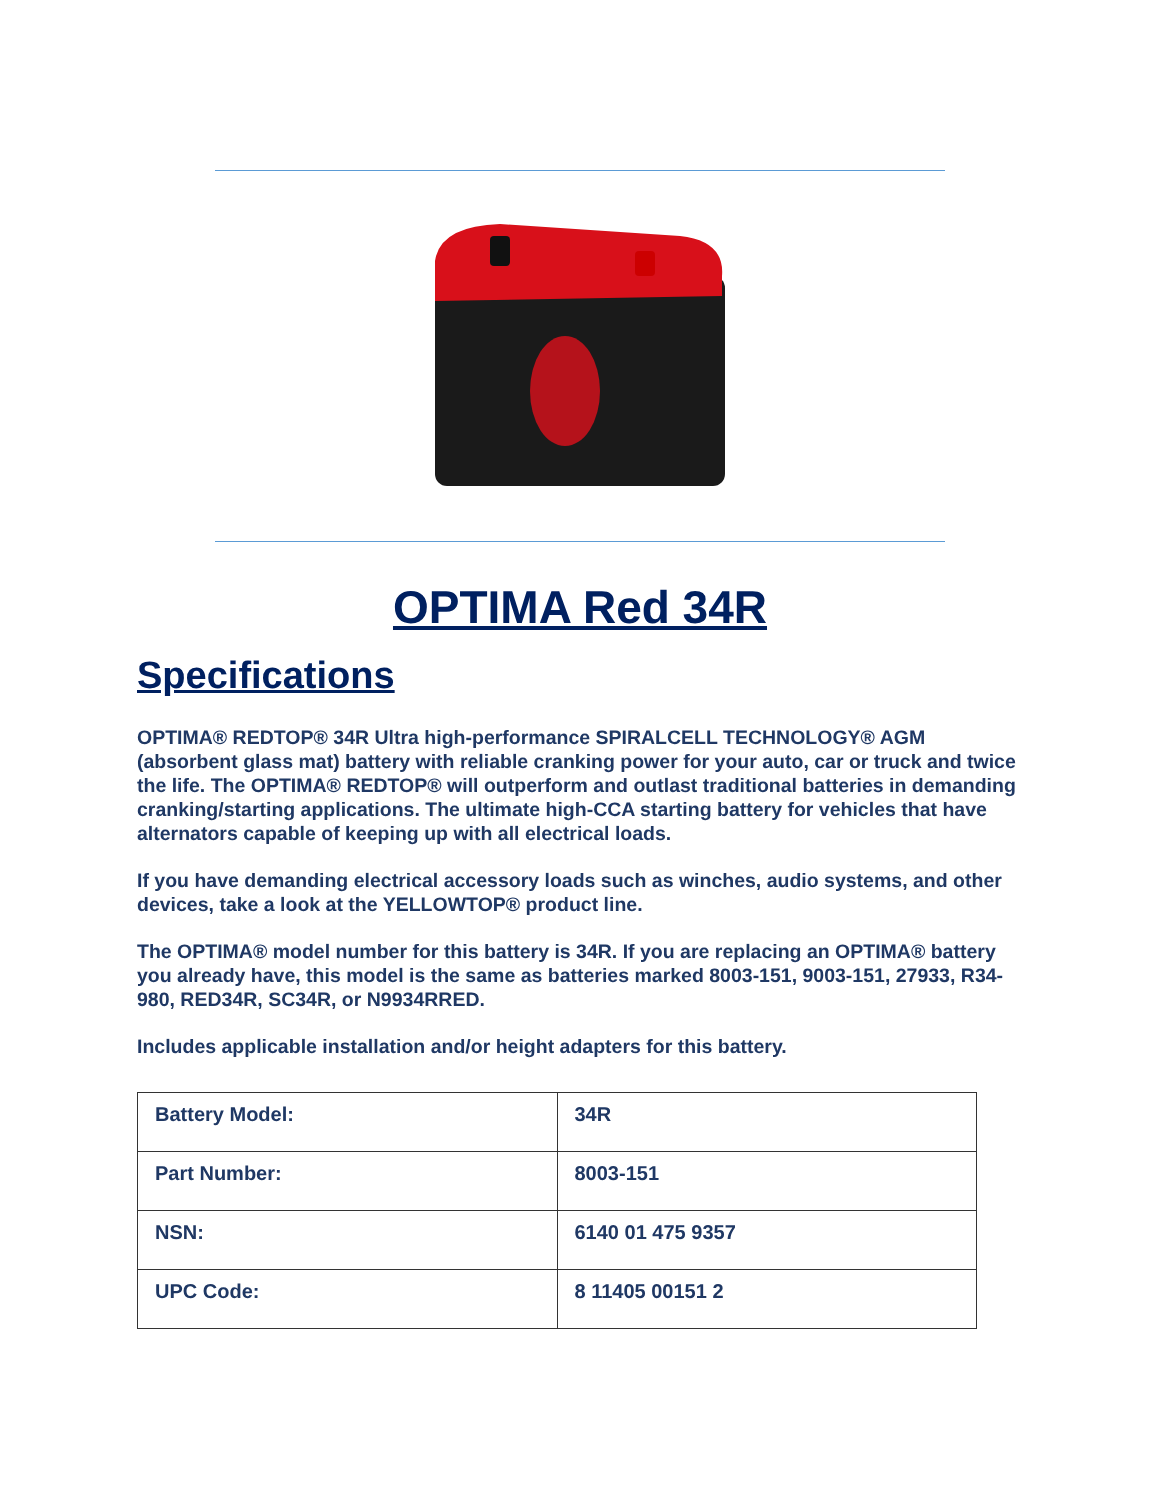OPTIMA Red 34R
Specifications
OPTIMA® REDTOP® 34R Ultra high-performance SPIRALCELL TECHNOLOGY® AGM (absorbent glass mat) battery with reliable cranking power for your auto, car or truck and twice the life. The OPTIMA® REDTOP® will outperform and outlast traditional batteries in demanding cranking/starting applications. The ultimate high-CCA starting battery for vehicles that have alternators capable of keeping up with all electrical loads.
If you have demanding electrical accessory loads such as winches, audio systems, and other devices, take a look at the YELLOWTOP® product line.
The OPTIMA® model number for this battery is 34R. If you are replacing an OPTIMA® battery you already have, this model is the same as batteries marked 8003-151, 9003-151, 27933, R34-980, RED34R, SC34R, or N9934RRED.
Includes applicable installation and/or height adapters for this battery.
| Battery Model: | 34R |
| Part Number: | 8003-151 |
| NSN: | 6140 01 475 9357 |
| UPC Code: | 8 11405 00151 2 |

- Description of the task -
From the first record to the last, retype everything exactly except the images.

- Problem solution -
OPTIMA Red 34R
Specifications
OPTIMA® REDTOP® 34R Ultra high-performance SPIRALCELL TECHNOLOGY® AGM (absorbent glass mat) battery with reliable cranking power for your auto, car or truck and twice the life. The OPTIMA® REDTOP® will outperform and outlast traditional batteries in demanding cranking/starting applications. The ultimate high-CCA starting battery for vehicles that have alternators capable of keeping up with all electrical loads.
If you have demanding electrical accessory loads such as winches, audio systems, and other devices, take a look at the YELLOWTOP® product line.
The OPTIMA® model number for this battery is 34R. If you are replacing an OPTIMA® battery you already have, this model is the same as batteries marked 8003-151, 9003-151, 27933, R34-980, RED34R, SC34R, or N9934RRED.
Includes applicable installation and/or height adapters for this battery.
| Battery Model: | 34R |
| Part Number: | 8003-151 |
| NSN: | 6140 01 475 9357 |
| UPC Code: | 8 11405 00151 2 |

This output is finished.